■ Task to complete
I need the lines below from the one with "Rendered at 1754 by 1235 pixels." down to the one with "table_cell [770, 938, 857, 1076]" reproduced exactly, both ends included, and nothing else.

■ Data for this exercise
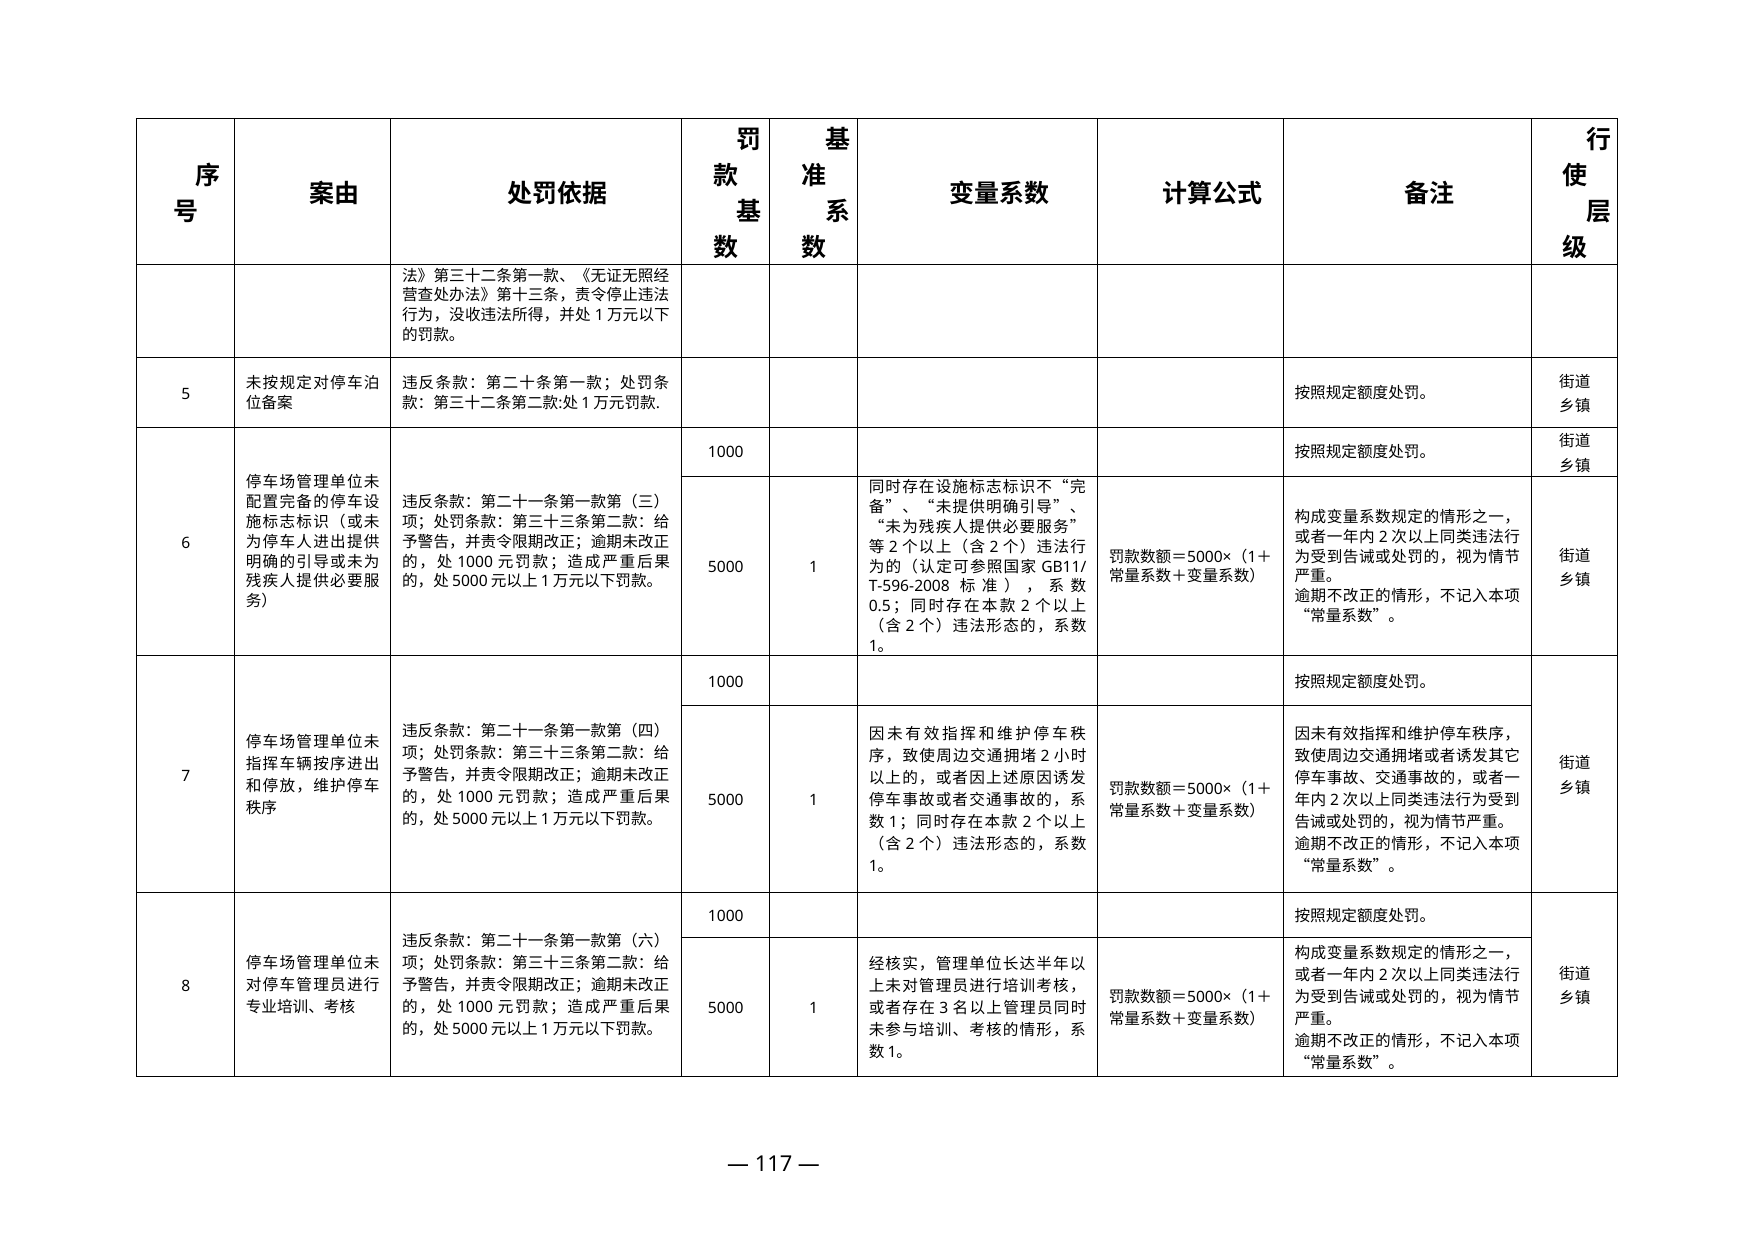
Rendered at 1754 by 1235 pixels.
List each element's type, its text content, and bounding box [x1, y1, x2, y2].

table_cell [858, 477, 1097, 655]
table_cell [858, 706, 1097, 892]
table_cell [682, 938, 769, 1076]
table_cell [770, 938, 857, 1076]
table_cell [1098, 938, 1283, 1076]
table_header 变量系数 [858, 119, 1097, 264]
* * *
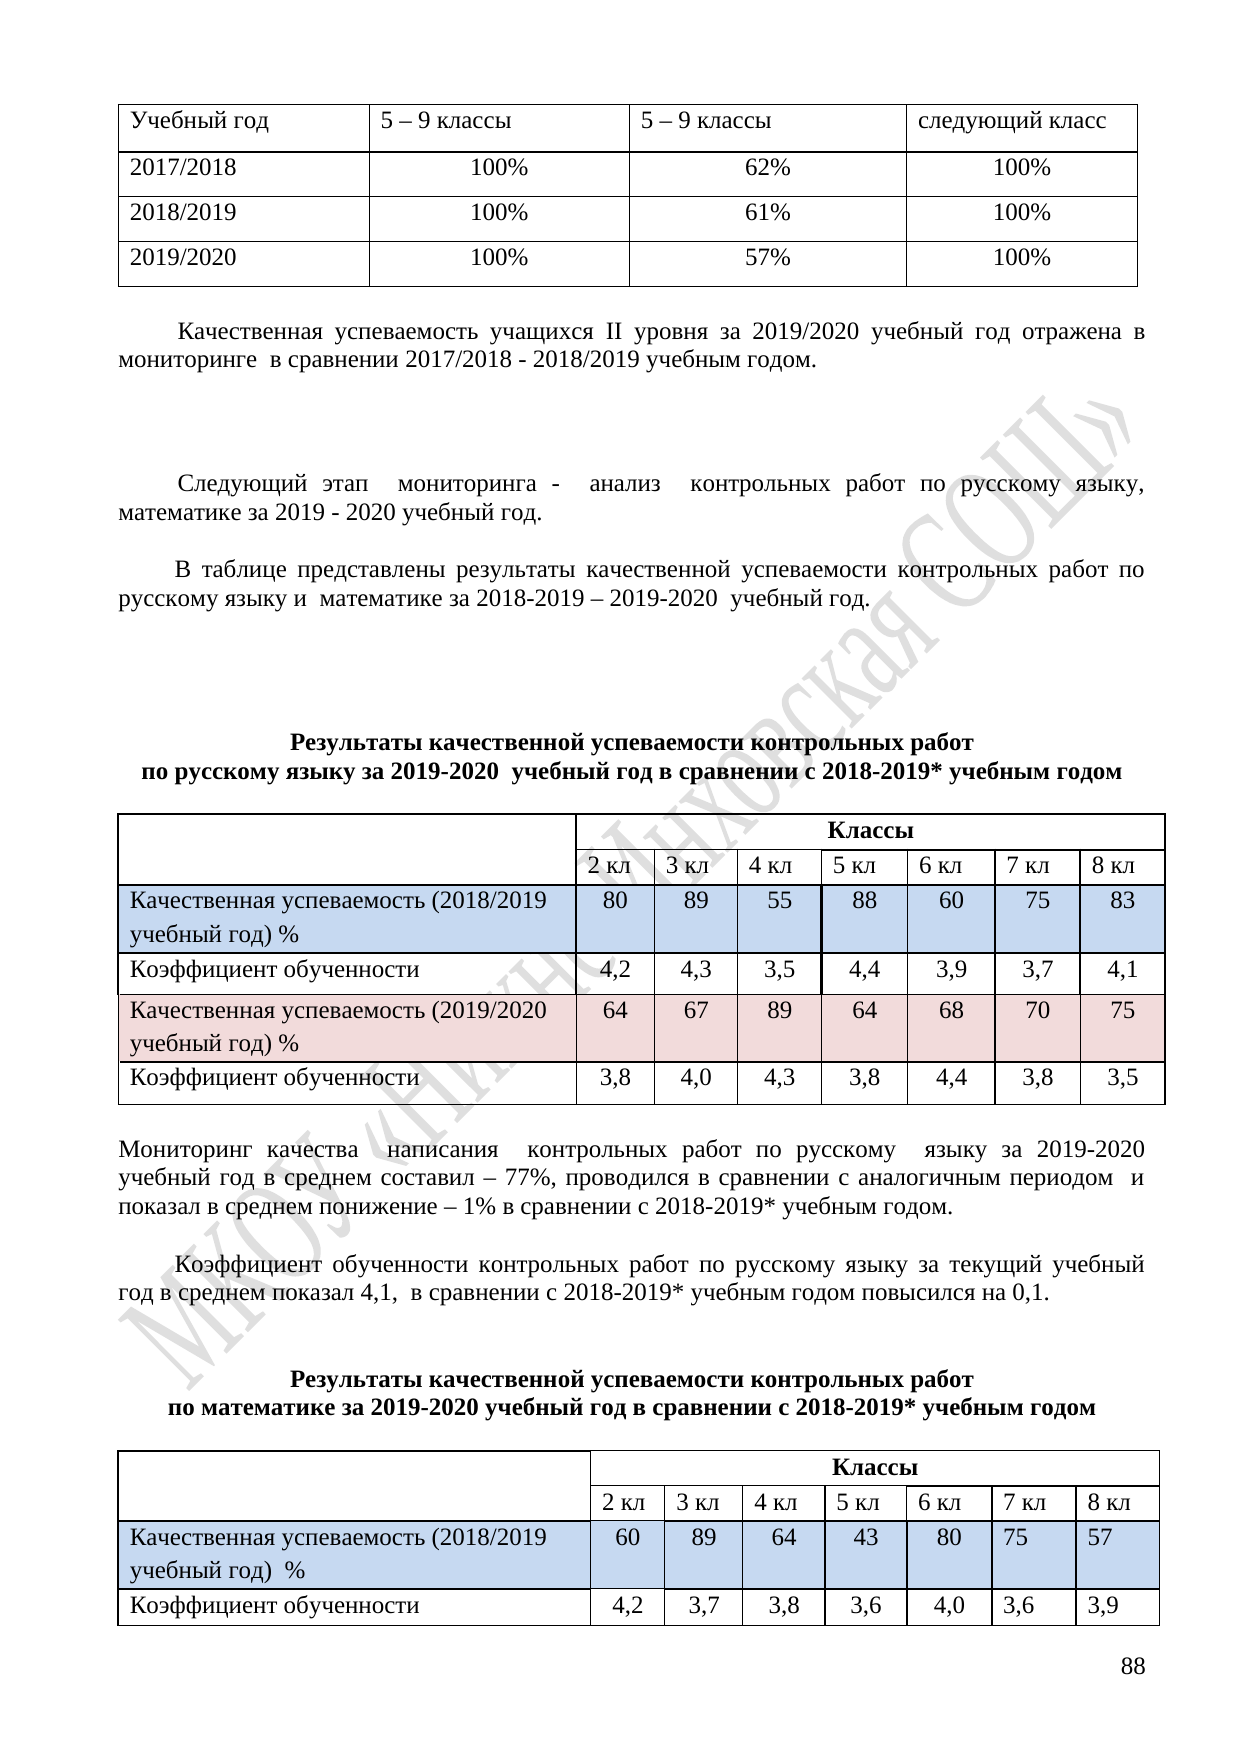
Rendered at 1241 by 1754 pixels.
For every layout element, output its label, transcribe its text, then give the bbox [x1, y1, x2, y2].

■ Solution to the problem
Rendered at 1754 by 1235 pixels.
List each element's type, its text content, and bounding box [x1, y1, x2, y2].

table_cell [858, 477, 1097, 655]
table_cell [858, 706, 1097, 892]
table_cell [682, 938, 769, 1076]
table_cell [770, 938, 857, 1076]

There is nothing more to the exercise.